**Dataset extract:**
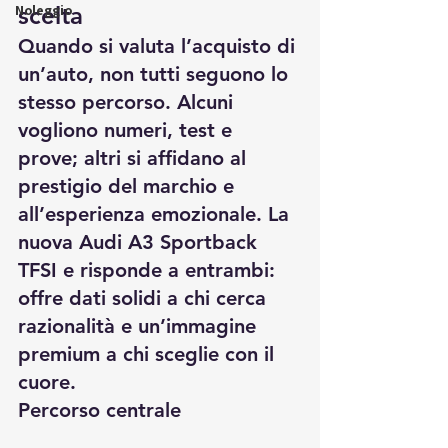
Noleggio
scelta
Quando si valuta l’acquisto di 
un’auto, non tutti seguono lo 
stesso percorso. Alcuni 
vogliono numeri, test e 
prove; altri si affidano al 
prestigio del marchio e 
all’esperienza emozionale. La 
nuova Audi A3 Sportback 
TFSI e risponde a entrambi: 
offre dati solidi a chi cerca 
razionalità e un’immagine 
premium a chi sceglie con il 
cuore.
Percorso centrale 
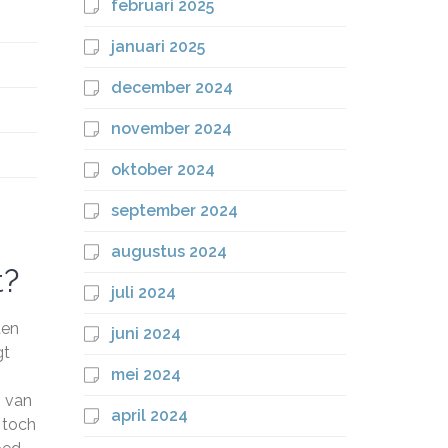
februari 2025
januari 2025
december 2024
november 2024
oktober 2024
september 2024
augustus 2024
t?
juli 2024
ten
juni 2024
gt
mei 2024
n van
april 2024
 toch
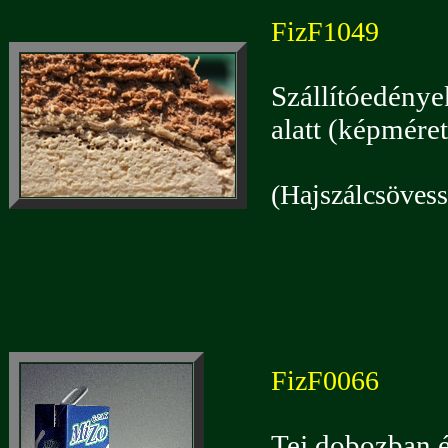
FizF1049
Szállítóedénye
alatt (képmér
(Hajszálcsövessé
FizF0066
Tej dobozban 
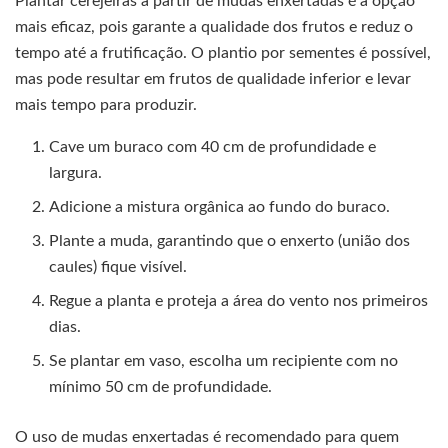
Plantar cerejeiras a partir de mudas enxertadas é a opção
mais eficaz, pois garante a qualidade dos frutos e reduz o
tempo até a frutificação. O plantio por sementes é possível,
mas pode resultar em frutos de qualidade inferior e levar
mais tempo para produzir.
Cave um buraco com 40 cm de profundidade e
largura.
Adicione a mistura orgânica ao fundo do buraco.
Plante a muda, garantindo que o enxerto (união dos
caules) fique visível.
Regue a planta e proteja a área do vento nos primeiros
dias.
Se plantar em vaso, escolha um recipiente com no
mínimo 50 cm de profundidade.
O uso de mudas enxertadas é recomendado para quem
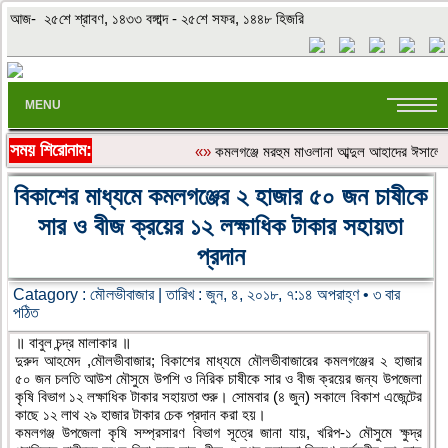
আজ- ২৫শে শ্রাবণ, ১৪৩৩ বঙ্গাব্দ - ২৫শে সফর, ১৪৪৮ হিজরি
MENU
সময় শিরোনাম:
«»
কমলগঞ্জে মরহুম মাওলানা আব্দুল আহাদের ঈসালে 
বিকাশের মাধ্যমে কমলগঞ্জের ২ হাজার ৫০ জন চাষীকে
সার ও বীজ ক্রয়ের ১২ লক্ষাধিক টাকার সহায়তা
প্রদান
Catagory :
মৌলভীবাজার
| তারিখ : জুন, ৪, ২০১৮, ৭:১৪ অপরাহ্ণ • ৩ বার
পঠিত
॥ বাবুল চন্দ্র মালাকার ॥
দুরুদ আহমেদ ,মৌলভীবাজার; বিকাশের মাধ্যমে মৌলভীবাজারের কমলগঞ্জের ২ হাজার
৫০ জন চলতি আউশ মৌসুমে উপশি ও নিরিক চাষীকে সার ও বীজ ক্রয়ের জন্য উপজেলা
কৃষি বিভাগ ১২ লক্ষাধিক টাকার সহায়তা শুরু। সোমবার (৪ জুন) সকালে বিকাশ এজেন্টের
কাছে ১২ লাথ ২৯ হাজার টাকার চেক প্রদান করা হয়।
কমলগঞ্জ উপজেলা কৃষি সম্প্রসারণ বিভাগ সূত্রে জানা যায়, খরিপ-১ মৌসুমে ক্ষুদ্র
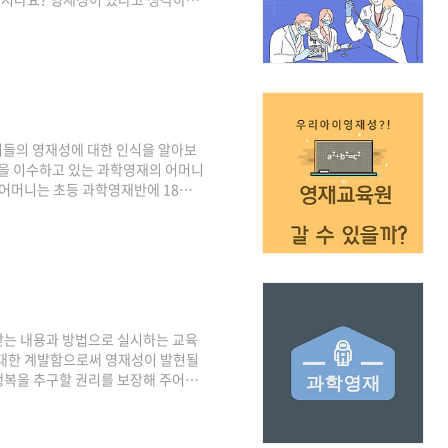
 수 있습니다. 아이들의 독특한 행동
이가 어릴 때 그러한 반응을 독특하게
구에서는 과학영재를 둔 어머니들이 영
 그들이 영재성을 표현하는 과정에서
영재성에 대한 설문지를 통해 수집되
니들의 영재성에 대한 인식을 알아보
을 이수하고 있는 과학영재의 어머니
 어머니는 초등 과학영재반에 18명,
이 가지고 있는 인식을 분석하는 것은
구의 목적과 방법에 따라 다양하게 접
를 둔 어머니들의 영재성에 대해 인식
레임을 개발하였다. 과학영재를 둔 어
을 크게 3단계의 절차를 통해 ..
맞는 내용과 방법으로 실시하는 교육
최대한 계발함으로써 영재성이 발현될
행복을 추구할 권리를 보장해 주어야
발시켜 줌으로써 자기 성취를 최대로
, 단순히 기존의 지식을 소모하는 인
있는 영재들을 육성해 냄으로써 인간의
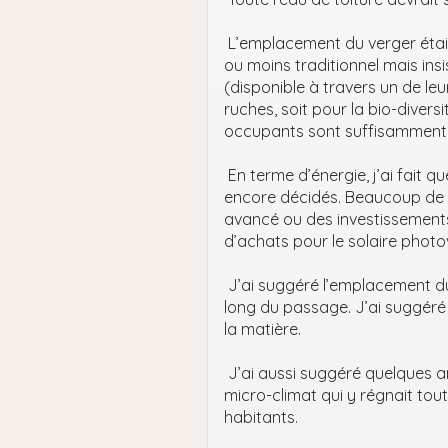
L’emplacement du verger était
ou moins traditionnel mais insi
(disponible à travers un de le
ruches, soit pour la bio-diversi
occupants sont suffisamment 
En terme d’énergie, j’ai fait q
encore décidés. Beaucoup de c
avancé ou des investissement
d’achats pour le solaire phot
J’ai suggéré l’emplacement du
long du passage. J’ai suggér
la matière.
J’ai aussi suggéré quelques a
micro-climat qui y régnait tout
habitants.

**What the exercise asks:** In the entries above, find each line with the word "emplacement" and return it.

**Expected output:**
L’emplacement du verger était
J’ai suggéré l’emplacement du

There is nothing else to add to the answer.